What is a Radiology Technician? A radiology technician is a medical professional specializing in invasive and non-invasive diagnostic imaging of the human anatomy. Non-invasive images are taken from outside the body and do not require the use of a contrast medium.
The job description for a radiology technician is a specialist who performs a variety of procedures using many different types of diagnostic equipment to identify illnesses or diseases. The opportunity for advancement in the area of radiology technology includes angiography or nuclear medicine.
Most US states have accredited schools and community colleges and some universities offering different types of degrees and certified training in Radiology Technology. These provide students with the necessary knowledge and skills to obtain well-paid jobs in hospitals, clinics, diagnostic institutes or doctor’s offices.
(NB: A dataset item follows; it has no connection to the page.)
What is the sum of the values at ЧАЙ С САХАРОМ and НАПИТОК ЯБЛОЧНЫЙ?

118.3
To ensure the best possible training, enroll in a training program accredited by the Joint Review Committee on Education in Radiologic Technology (JRCERT), as this will later make you eligible for accreditation.
How to become a Radiology Technician.
Training Programs for Radiology Technology Include:
- The 1 or 2-year certificate or diploma.
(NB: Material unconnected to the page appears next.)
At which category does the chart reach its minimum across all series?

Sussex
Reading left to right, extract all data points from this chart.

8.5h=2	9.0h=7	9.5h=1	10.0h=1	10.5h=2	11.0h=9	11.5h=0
- 2-year associate’s degree.
- At least 2 years but less than 4 years degree.
- 4-year bachelor’s degree.
The 1 or 2-year certificate is now only available to students who have already earned a degree in a different subject.
The most popular route to becoming a radiology technician is to earn a 2 year Associate of Applied Science (AAS) degree. These classes involve advanced imaging, biology, pathology and how the body’s functions alter after illness or injury. Examining the effect of radiation on living tissue and the protection of patients and healthcare workers.
If you already hold an associate’s degree or higher, but it is not a medical degree, you may need to enroll in additional classes including medical terminology, anatomy, physiology and other subjects to meet requirements of admission into an ARRT program.
Radiology technicians are required to be licensed in many states and contacting that state’s health board will supply you with all relevant information. Some states use the (ARRT) American Registry of Radiological Technologist’s examination for licensing.
What jobs are available for Radiology Technicians?
Employment Options for Radiology Technicians:
- Radiation Treatment Centers.
- Diagnostic Imaging Institutes.
- Emergency Clinics.
- Private Doctor’s Offices.
- Hospital Radiology Departments.
After further specialized training, opportunities exist for radiology technicians to expand their expertise in:
- Computed Tomography (CT).
- Magnetic Resonance Imaging (MRI).
- Bone Densitometry.
- Nuclear Medicine.
- Cardiovascular Intervention.
A 4-year bachelor’s degree offers great potential for advancement to become a lead technician or a clinical instructor. Students spend 2-3 years finalizing their general education and radiology requirements, followed by a further 1-2 years in radiation classes in rotation with clinical placements in hospitals or diagnostic centers.
The sequence of classes covers:
- Digital Imaging.
- The science behind MRI.
- The study of how x-ray machines convert ionizing radiation into on-screen pictures.
- Safely administering medications and contrasting agents.
- Teaching strategies.
Many other skills are necessary to be successful in Radiology Technology. Physical strength is important to be able to lift and position patients correctly on examination tables. When performing procedures, the ability to communicate or interact well with nervous patients entails compassion, understanding, and kindness.